For my money, The Menu serves a more satisfying dish of biting class consciousness, but that film was completely ignored by the Academy, seemingly in favor of this one. My guess is that the triangle of nominations that Triangle of Sadness received will be as close as it gets to the stage come Oscar night.

The film is still in select theaters and available on demand through Amazon and Apple TV.
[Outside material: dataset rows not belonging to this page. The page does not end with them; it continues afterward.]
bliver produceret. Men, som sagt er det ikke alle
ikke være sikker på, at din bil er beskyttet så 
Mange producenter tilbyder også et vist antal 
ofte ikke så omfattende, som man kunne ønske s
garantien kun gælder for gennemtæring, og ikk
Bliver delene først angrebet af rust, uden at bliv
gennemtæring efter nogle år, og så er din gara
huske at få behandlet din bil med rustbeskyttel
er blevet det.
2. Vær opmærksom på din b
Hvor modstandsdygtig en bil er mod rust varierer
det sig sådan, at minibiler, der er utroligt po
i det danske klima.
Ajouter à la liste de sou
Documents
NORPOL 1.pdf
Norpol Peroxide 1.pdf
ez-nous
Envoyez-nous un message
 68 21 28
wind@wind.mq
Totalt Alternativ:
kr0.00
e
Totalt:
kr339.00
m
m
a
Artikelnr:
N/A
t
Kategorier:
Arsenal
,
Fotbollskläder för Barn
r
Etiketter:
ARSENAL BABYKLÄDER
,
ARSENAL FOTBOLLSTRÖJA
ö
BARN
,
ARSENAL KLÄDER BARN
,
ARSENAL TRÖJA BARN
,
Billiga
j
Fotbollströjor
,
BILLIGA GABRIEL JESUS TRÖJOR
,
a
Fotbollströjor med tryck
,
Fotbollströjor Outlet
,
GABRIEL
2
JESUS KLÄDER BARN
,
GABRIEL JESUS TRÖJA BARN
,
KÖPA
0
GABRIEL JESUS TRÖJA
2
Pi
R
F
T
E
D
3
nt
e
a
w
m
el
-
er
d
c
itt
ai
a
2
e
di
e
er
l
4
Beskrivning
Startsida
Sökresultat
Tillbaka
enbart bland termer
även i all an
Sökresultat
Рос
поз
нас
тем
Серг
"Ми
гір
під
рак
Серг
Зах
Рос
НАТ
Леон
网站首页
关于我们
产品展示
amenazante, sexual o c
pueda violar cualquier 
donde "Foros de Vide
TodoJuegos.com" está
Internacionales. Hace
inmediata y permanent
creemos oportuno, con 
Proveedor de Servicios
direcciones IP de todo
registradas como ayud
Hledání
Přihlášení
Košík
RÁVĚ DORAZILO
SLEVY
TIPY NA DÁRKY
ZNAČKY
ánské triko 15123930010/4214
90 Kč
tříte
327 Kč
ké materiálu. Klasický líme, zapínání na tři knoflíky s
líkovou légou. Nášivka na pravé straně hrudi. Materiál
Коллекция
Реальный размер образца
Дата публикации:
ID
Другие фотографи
Women Talking (PG-13) is a surprise contender in this field, apparently filling the slot usually given to an arty independent that comes out of nowhere via the film-festival circuit. Inspired by the horrific events that occurred in an isolated Mennonite colony in Bolivia, Sarah Polley’s adaptation of Miriam Toew’s novel boasts a powerhouse slate of actresses (led by Claire Foy, Jessie Buckley, Rooney Mara and, in a minor role, Frances McDormand, who also produced). They play women victimized by the menfolk in the community, who have drugged, beaten and raped them with impunity for years. When things reach a breaking point, they gather one night to talk about what to do. Polley received the film’s only other nomination, for Best Adapted Screenplay, which makes Women Talking a real long shot in this category. It’s scheduled for DVD release in early March and also available on-demand via Amazon.

Women Talking is scheduled for DVD release in early March but is currently unavailable to stream.

In another lifetime, Mike Orlock wrote film reviews for The Reporter/Progress newspapers in the western suburbs of Chicago. He has also taught high school English, coached basketball and authored three books of poetry. He currently serves as Door County’s poet laureate.